(Plain-text document sources)
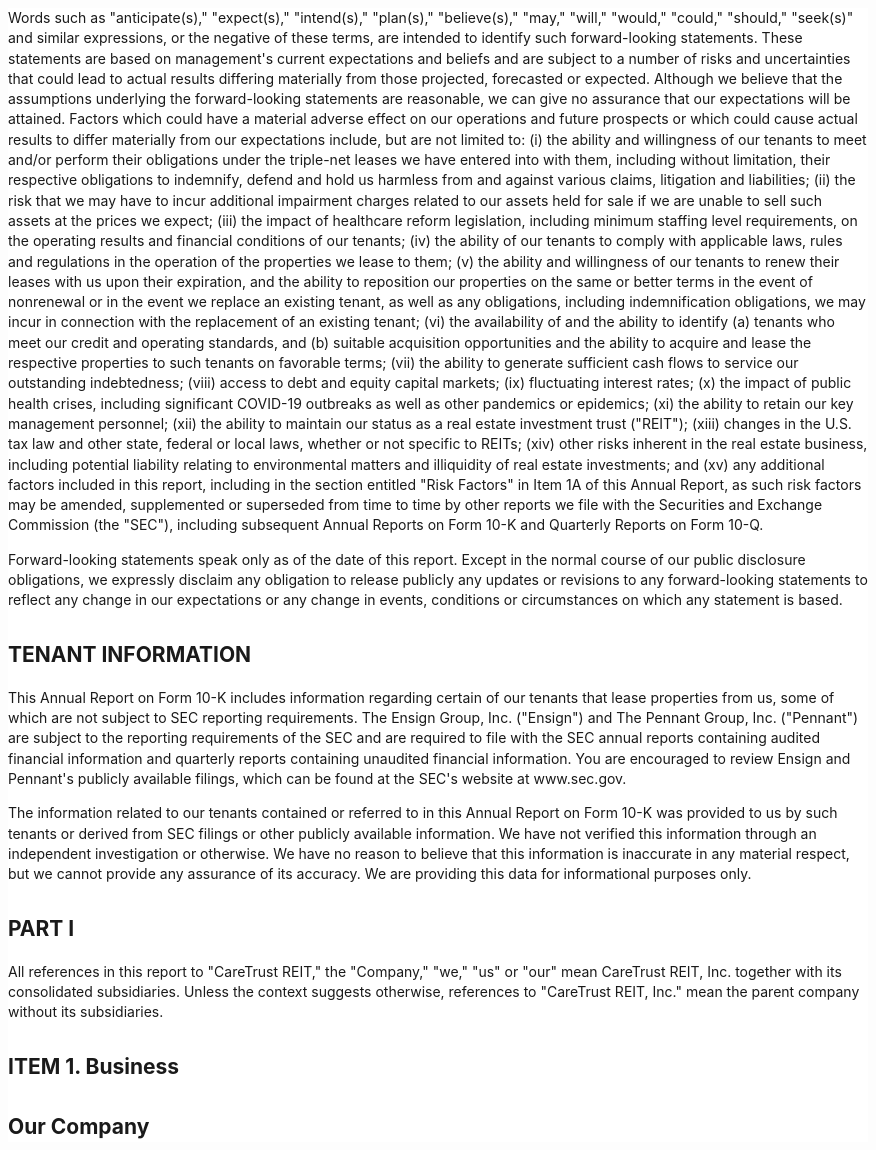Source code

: <p>Words such as "anticipate(s)," "expect(s)," "intend(s)," "plan(s)," "believe(s)," "may," "will," "would," "could," "should," "seek(s)" and similar expressions, or the negative of these terms, are intended to identify such forward-looking statements. These statements are based on management's current expectations and beliefs and are subject to a number of risks and uncertainties that could lead to actual results differing materially from those projected, forecasted or expected. Although we believe that the assumptions underlying the forward-looking statements are reasonable, we can give no assurance that our expectations will be attained. Factors which could have a material adverse effect on our operations and future prospects or which could cause actual results to differ materially from our expectations include, but are not limited to: (i) the ability and willingness of our tenants to meet and/or perform their obligations under the triple-net leases we have entered into with them, including without limitation, their respective obligations to indemnify, defend and hold us harmless from and against various claims, litigation and liabilities; (ii) the risk that we may have to incur additional impairment charges related to our assets held for sale if we are unable to sell such assets at the prices we expect; (iii) the impact of healthcare reform legislation, including minimum staffing level requirements, on the operating results and financial conditions of our tenants; (iv) the ability of our tenants to comply with applicable laws, rules and regulations in the operation of the properties we lease to them; (v) the ability and willingness of our tenants to renew their leases with us upon their expiration, and the ability to reposition our properties on the same or better terms in the event of nonrenewal or in the event we replace an existing tenant, as well as any obligations, including indemnification obligations, we may incur in connection with the replacement of an existing tenant; (vi) the availability of and the ability to identify (a) tenants who meet our credit and operating standards, and (b) suitable acquisition opportunities and the ability to acquire and lease the respective properties to such tenants on favorable terms; (vii) the ability to generate sufficient cash flows to service our outstanding indebtedness; (viii) access to debt and equity capital markets; (ix) fluctuating interest rates; (x) the impact of public health crises, including significant COVID-19 outbreaks as well as other pandemics or epidemics; (xi) the ability to retain our key management personnel; (xii) the ability to maintain our status as a real estate investment trust ("REIT"); (xiii) changes in the U.S. tax law and other state, federal or local laws, whether or not specific to REITs; (xiv) other risks inherent in the real estate business, including potential liability relating to environmental matters and illiquidity of real estate investments; and (xv) any additional factors included in this report, including in the section entitled "Risk Factors" in Item 1A of this Annual Report, as such risk factors may be amended, supplemented or superseded from time to time by other reports we file with the Securities and Exchange Commission (the "SEC"), including subsequent Annual Reports on Form 10-K and Quarterly Reports on Form 10-Q.</p>
<p>Forward-looking statements speak only as of the date of this report. Except in the normal course of our public disclosure obligations, we expressly disclaim any obligation to release publicly any updates or revisions to any forward-looking statements to reflect any change in our expectations or any change in events, conditions or circumstances on which any statement is based.</p>
<h2>TENANT INFORMATION</h2>
<p>This Annual Report on Form 10-K includes information regarding certain of our tenants that lease properties from us, some of which are not subject to SEC reporting requirements. The Ensign Group, Inc. ("Ensign") and The Pennant Group, Inc. ("Pennant") are subject to the reporting requirements of the SEC and are required to file with the SEC annual reports containing audited financial information and quarterly reports containing unaudited financial information. You are encouraged to review Ensign and Pennant's publicly available filings, which can be found at the SEC's website at www.sec.gov.</p>
<p>The information related to our tenants contained or referred to in this Annual Report on Form 10-K was provided to us by such tenants or derived from SEC filings or other publicly available information. We have not verified this information through an independent investigation or otherwise. We have no reason to believe that this information is inaccurate in any material respect, but we cannot provide any assurance of its accuracy. We are providing this data for informational purposes only.</p>
<h2>PART I</h2>
<p>All references in this report to "CareTrust REIT," the "Company," "we," "us" or "our" mean CareTrust REIT, Inc. together with its consolidated subsidiaries. Unless the context suggests otherwise, references to "CareTrust REIT, Inc." mean the parent company without its subsidiaries.</p>
<h2>ITEM 1. Business</h2>
<h2>Our Company</h2>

__Goal of the exercise__. List every line of the items that contains the word "Company". Case counts.

__Written answer__.
<p>All references in this report to "CareTrust REIT," the "Company," "we," "us" or "our" mean CareTrust REIT, Inc. together with its consolidated subsidiaries. Unless the context suggests otherwise, references to "CareTrust REIT, Inc." mean the parent company without its subsidiaries.</p>
<h2>Our Company</h2>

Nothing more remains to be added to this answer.